Rosauro quoted Gimaidee Ann Cadotdot of Pailig Academy for Grassroots Democracy who said that, “rido was the most common concern that cropped up during the consultations, even surpassing the issue of poverty”.
Based on discussions of the community experiences, the unresolved enmities weighed down economic development efforts. The participants in the consultation stressed that because of rido, many croplands had been left idle, as farmers are forced to evacuate. They didn’t feel they were safe from being targets of revenge attacks by feuding groups. To avoid further conflict warring families were resulting to selling their valuable lands and other properties to raise funds for blood money.
They stressed that much of the rido-related violent incidents had occurred in their communities, especially those in centers of trading activities.
While rido or its equivalent has been observed in other parts of the country, academician Abhoud Syed Lingga of the Institute for Bangsamoro Studies and member of the MILF Peace Panel said it was more pronounced in Moro communities, Rosauro quoted him saying.
Rido is related to the Moro people’s deep sense of personal pride and honor, what is referred to in Maranao and Maguindanaon as “maratabat.” If this sense of honor is violated, parties can engage in fits of violence to assuage the psychological hurt, said Rosauro in his report..
A 2005 study commissioned by the Asia Foundation showed that a feud could start even from minor matters. Those that turn bloody and protracted arise from disputes over land and political rivalry.
Rarely are the cases related to litigations in civil courts, which are still culturally alien to many ordinary Moros.

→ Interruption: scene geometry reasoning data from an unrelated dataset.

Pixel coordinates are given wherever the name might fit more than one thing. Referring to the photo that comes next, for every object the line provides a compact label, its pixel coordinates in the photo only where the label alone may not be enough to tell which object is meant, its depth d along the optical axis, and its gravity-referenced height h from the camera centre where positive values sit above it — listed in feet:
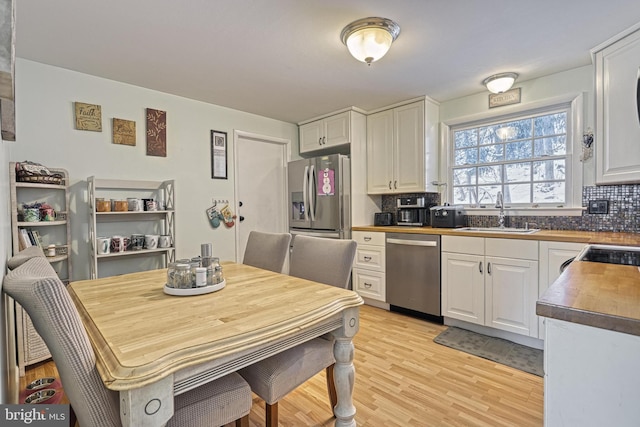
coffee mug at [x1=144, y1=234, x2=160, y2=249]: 8.74 -0.87
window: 8.83 +1.50
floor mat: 6.97 -3.56
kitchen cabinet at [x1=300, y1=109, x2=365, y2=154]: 11.51 +3.10
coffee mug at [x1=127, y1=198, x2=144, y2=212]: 8.61 +0.22
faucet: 9.34 +0.06
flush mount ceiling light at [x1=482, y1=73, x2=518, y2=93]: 8.49 +3.58
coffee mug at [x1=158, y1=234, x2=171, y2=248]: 8.99 -0.91
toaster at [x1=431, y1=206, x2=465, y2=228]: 9.82 -0.27
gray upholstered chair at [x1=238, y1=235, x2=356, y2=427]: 3.96 -2.06
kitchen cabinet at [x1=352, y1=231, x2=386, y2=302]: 10.53 -2.02
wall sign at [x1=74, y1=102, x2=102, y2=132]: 8.19 +2.62
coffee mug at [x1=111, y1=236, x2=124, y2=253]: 8.27 -0.88
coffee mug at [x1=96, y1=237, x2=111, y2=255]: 7.93 -0.88
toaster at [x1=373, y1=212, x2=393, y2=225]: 11.67 -0.34
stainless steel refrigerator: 11.18 +0.57
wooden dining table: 2.46 -1.21
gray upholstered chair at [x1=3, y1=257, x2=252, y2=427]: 2.37 -1.12
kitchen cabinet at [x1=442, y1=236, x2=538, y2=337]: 7.60 -1.98
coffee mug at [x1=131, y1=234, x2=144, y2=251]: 8.61 -0.86
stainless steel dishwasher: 9.20 -2.02
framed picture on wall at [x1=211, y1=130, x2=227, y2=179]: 10.87 +2.04
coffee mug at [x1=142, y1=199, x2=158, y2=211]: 8.92 +0.19
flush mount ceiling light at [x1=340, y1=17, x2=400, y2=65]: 6.03 +3.53
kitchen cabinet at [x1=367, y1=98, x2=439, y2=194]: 10.38 +2.20
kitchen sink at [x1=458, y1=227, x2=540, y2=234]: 8.52 -0.64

Rather, these trigger a cycle of vengeful attacks that stop only when settled, usually by traditional leaders wielding influence over the protagonists.
Asked to suggest measures to deal with rido, the participants in the public consultation meetings from communities where the presence of Moro rebels is strong, hoped the Moro Islamic Liberation Front (MILF) would rein in its forces from joining revenge attacks.

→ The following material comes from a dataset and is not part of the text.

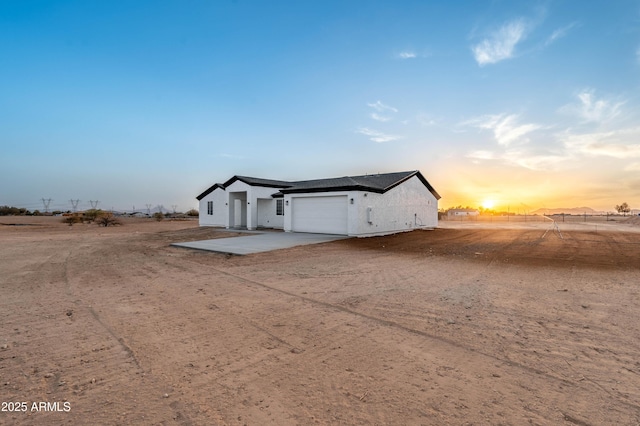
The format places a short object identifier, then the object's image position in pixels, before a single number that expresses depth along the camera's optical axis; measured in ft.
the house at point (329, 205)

Most MILF forces, they observed, had a hard time keeping distance from the rido of relatives. Another suggestion was to expand the coverage of the Shari’ah justice system to include criminal cases.
According to former Moro rebel leader Lacsamana Mutia, prescribing degrees of punishment under a justice system consistent with their cultural moorings would serve as deterrents to Muslim Bangsamoro constituents from committing acts of violence against other persons.

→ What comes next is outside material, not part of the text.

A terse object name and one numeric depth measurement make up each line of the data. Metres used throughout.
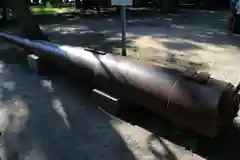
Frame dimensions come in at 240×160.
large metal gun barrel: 3.10
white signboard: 5.90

Still another idea was to build the capacity of governance structures—from the barangay up—to undertake dialogues. If the parties are brought into a dialogue to thresh out differences, rido may be arrested, the participants said.
The future Bangsamoro political entity is expected to feature “a plural system for the administration of justice,” as characterized by the government’s chief negotiator, Miriam Coronel-Ferrer, in peace talks with the MILF. Ferrer is a political science professor of the University of the Philippines.